Imported from tort law, res ipsa loquitur doctrine has come to play an important role in child protective proceedings, allowing courts to make findings of abuse without direct proof that a parent harmed a child. Although the doctrine as used in tort law has been the subject of extensive commentary, there has been little attention paid to its use in civil child abuse cases. This article fills that gap, arguing that family courts have wrongfully imposed liability on multiple caretakers under circumstances in which such an approach is not allowed in the tort context.

Analyzing court decisions in which parents and babysitters have been held jointly liable for incidents of child abuse, this article concludes that such decisions violate both common sense and accepted legal doctrine by allowing defendants to be held liable without a showing of fault by a preponderance of the evidence.

The article proposes a more principled approach to res ipsa loquitur child abuse doctrine that adopts the safeguards used in tort law to ensure courts require a showing of fault by a preponderance of evidence, prohibit shifting the burden of proof to defendants, and (following Prosser’s admonition regarding tort law) avoid surreptitiously imposing strict liability. The article also proposes ways to customize the doctrine to the child protective context to ensure it serves the broader goals of child welfare law.

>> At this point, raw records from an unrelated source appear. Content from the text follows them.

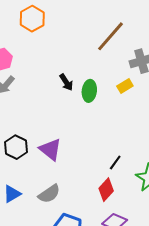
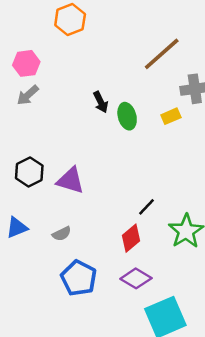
green ellipse: (89, 91) -> (127, 116), turned -30
purple triangle: (50, 149) -> (70, 180), turned -30
gray semicircle: (49, 194) -> (62, 234), size x0.7

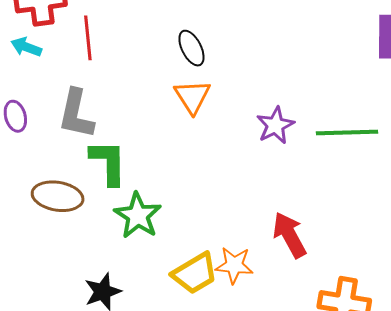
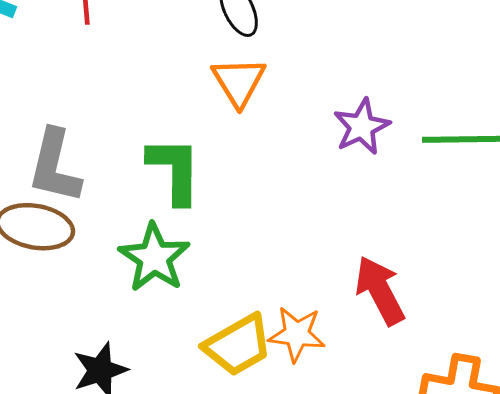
gray L-shape: (76, 114) -> (55, 166), moved
green L-shape: (108, 162) -> (175, 170), moved

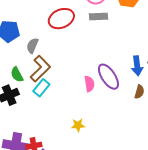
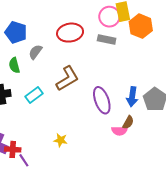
brown L-shape: (40, 69) -> (67, 79), moved
green semicircle: (17, 75) -> (14, 65), moved
pink semicircle: (89, 84) -> (119, 131), moved, turned 84

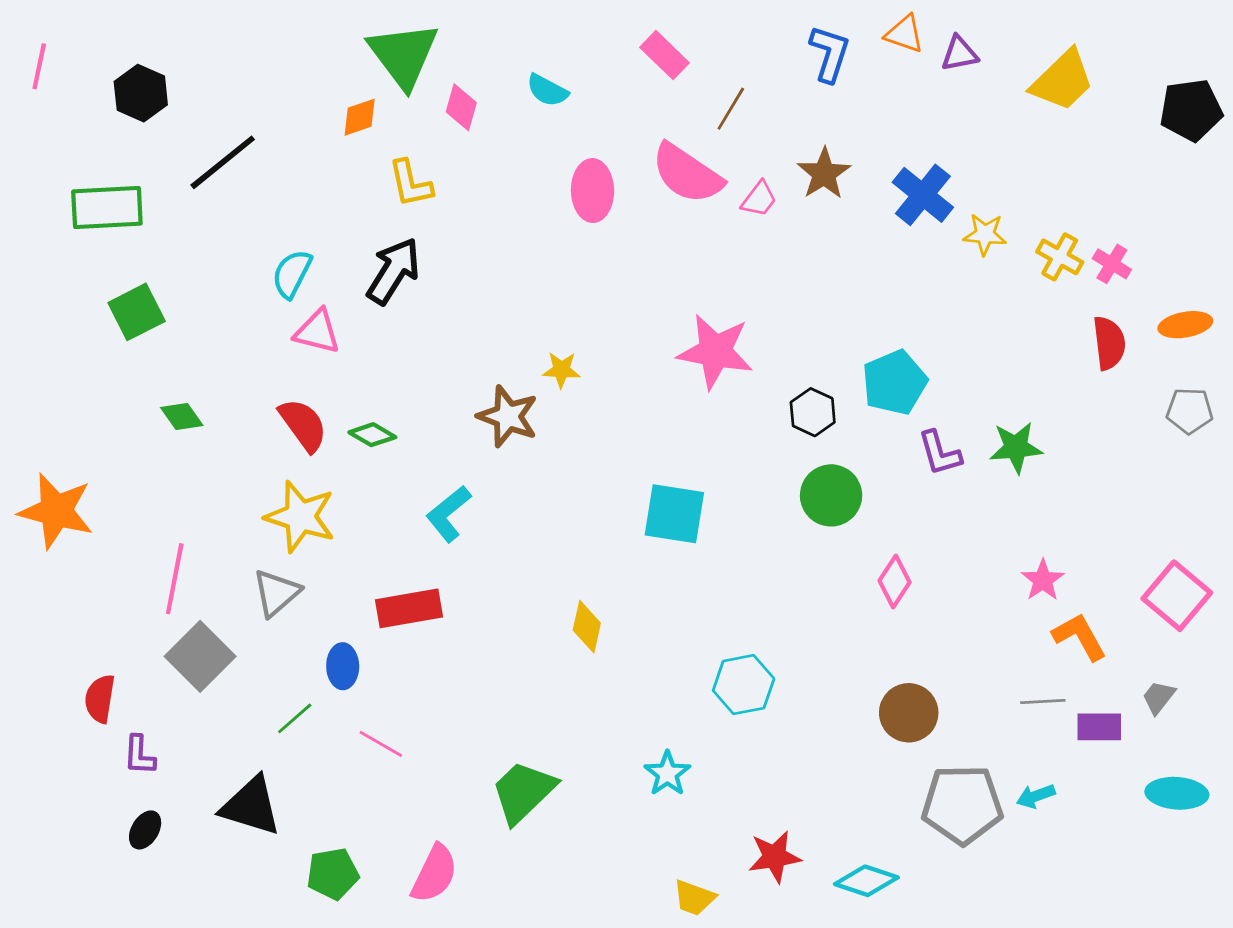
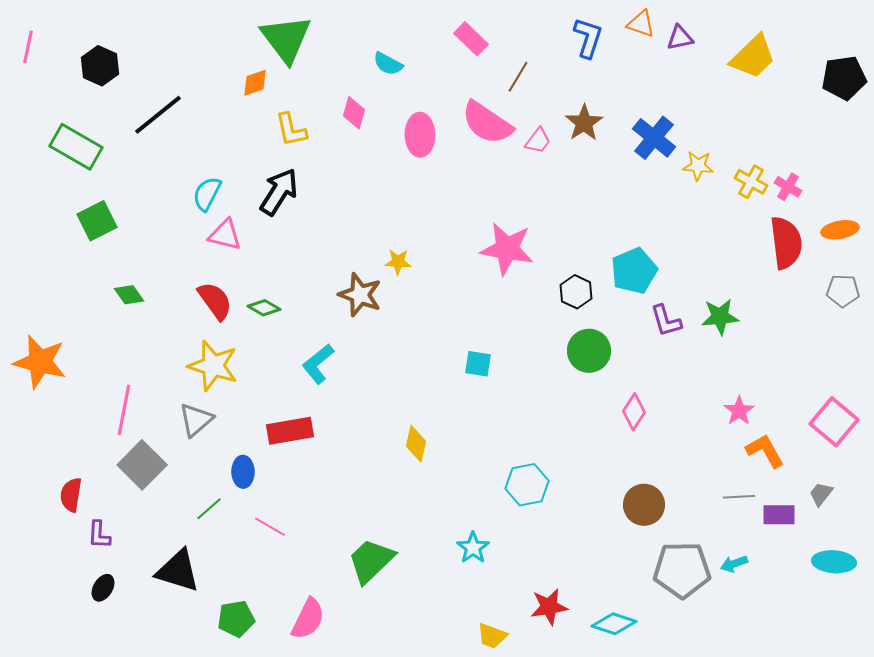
pink diamond: (461, 107) -> (354, 113), moved
green rectangle: (107, 207) -> (76, 147), turned 33
red semicircle: (1109, 343) -> (786, 243), size x1.4
cyan square: (674, 514) -> (478, 364), size x0.6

Smuggling strict liability into a legal scheme that purports to be fault-based is particularly dangerous when the rule is disproportionately imposed on Black families. At a minimum, the doctrine used should be transparent so that litigants understand the standard being imposed. The approach recommended in this article would provide transparency and ensure that unnecessary family separations are not baked into the governing liability rule.